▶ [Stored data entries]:
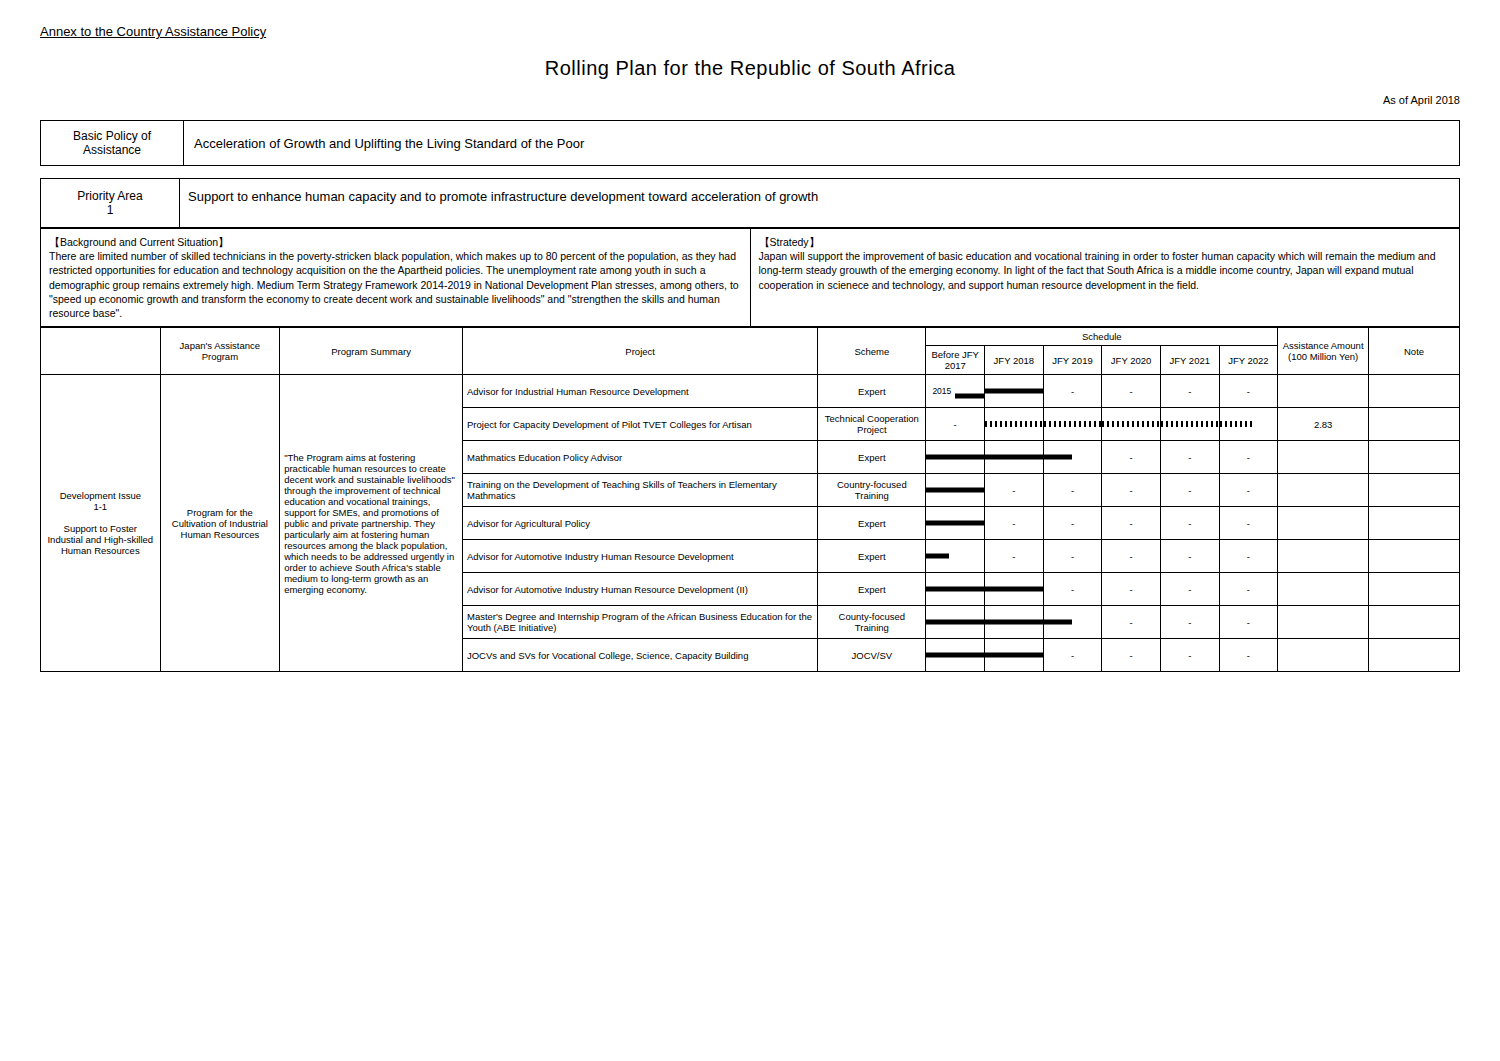Annex to the Country Assistance Policy
Rolling Plan for the Republic of South Africa
As of April 2018
| Basic Policy of Assistance | Acceleration of Growth and Uplifting the Living Standard of the Poor |
| Priority Area 1 | Support to enhance human capacity and to promote infrastructure development toward acceleration of growth |
| 【Background and Current Situation】 There are limited number of skilled technicians in the poverty-stricken black population, which makes up to 80 percent of the population, as they had restricted opportunities for education and technology acquisition on the the Apartheid policies. The unemployment rate among youth in such a demographic group remains extremely high. Medium Term Strategy Framework 2014-2019 in National Development Plan stresses, among others, to "speed up economic growth and transform the economy to create decent work and sustainable livelihoods" and "strengthen the skills and human resource base". | 【Stratedy】 Japan will support the improvement of basic education and vocational training in order to foster human capacity which will remain the medium and long-term steady grouwth of the emerging economy. In light of the fact that South Africa is a middle income country, Japan will expand mutual cooperation in scienece and technology, and support human resource development in the field. |
| | Japan's Assistance Program | Program Summary | Project | Scheme | Schedule | Assistance Amount (100 Million Yen) | Note |
| --- | --- | --- | --- | --- | --- | --- | --- |
| Before JFY 2017 | JFY 2018 | JFY 2019 | JFY 2020 | JFY 2021 | JFY 2022 |
| Development Issue 1-1 Support to Foster Industial and High-skilled Human Resources | Program for the Cultivation of Industrial Human Resources | "The Program aims at fostering practicable human resources to create decent work and sustainable livelihoods" through the improvement of technical education and vocational trainings, support for SMEs, and promotions of public and private partnership. They particularly aim at fostering human resources among the black population, which needs to be addressed urgently in order to achieve South Africa's stable medium to long-term growth as an emerging economy. | Advisor for Industrial Human Resource Development | Expert | 2015 | | - | - | - | - | | |
| Project for Capacity Development of Pilot TVET Colleges for Artisan | Technical Cooperation Project | - | | | | | | 2.83 | |
| Mathmatics Education Policy Advisor | Expert | | | | - | - | - | | |
| Training on the Development of Teaching Skills of Teachers in Elementary Mathmatics | Country-focused Training | | - | - | - | - | - | | |
| Advisor for Agricultural Policy | Expert | | - | - | - | - | - | | |
| Advisor for Automotive Industry Human Resource Development | Expert | | - | - | - | - | - | | |
| Advisor for Automotive Industry Human Resource Development (II) | Expert | | | - | - | - | - | | |
| Master's Degree and Internship Program of the African Business Education for the Youth (ABE Initiative) | County-focused Training | | | | - | - | - | | |
| JOCVs and SVs for Vocational College, Science, Capacity Building | JOCV/SV | | | - | - | - | - | | |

▶ [Your assignment]: Where a record above holds a picture, drop the picture and print the rest exactly.

▶ [Output below]:
Annex to the Country Assistance Policy
Rolling Plan for the Republic of South Africa
As of April 2018
| Basic Policy of Assistance | Acceleration of Growth and Uplifting the Living Standard of the Poor |
| Priority Area 1 | Support to enhance human capacity and to promote infrastructure development toward acceleration of growth |
| 【Background and Current Situation】 There are limited number of skilled technicians in the poverty-stricken black population, which makes up to 80 percent of the population, as they had restricted opportunities for education and technology acquisition on the the Apartheid policies. The unemployment rate among youth in such a demographic group remains extremely high. Medium Term Strategy Framework 2014-2019 in National Development Plan stresses, among others, to "speed up economic growth and transform the economy to create decent work and sustainable livelihoods" and "strengthen the skills and human resource base". | 【Stratedy】 Japan will support the improvement of basic education and vocational training in order to foster human capacity which will remain the medium and long-term steady grouwth of the emerging economy. In light of the fact that South Africa is a middle income country, Japan will expand mutual cooperation in scienece and technology, and support human resource development in the field. |
| | Japan's Assistance Program | Program Summary | Project | Scheme | Schedule | Assistance Amount (100 Million Yen) | Note |
| --- | --- | --- | --- | --- | --- | --- | --- |
| Before JFY 2017 | JFY 2018 | JFY 2019 | JFY 2020 | JFY 2021 | JFY 2022 |
| Development Issue 1-1 Support to Foster Industial and High-skilled Human Resources | Program for the Cultivation of Industrial Human Resources | "The Program aims at fostering practicable human resources to create decent work and sustainable livelihoods" through the improvement of technical education and vocational trainings, support for SMEs, and promotions of public and private partnership. They particularly aim at fostering human resources among the black population, which needs to be addressed urgently in order to achieve South Africa's stable medium to long-term growth as an emerging economy. | Advisor for Industrial Human Resource Development | Expert | 2015 | | - | - | - | - | | |
| Project for Capacity Development of Pilot TVET Colleges for Artisan | Technical Cooperation Project | - | | | | | | 2.83 | |
| Mathmatics Education Policy Advisor | Expert | | | | - | - | - | | |
| Training on the Development of Teaching Skills of Teachers in Elementary Mathmatics | Country-focused Training | | - | - | - | - | - | | |
| Advisor for Agricultural Policy | Expert | | - | - | - | - | - | | |
| Advisor for Automotive Industry Human Resource Development | Expert | | - | - | - | - | - | | |
| Advisor for Automotive Industry Human Resource Development (II) | Expert | | | - | - | - | - | | |
| Master's Degree and Internship Program of the African Business Education for the Youth (ABE Initiative) | County-focused Training | | | | - | - | - | | |
| JOCVs and SVs for Vocational College, Science, Capacity Building | JOCV/SV | | | - | - | - | - | | |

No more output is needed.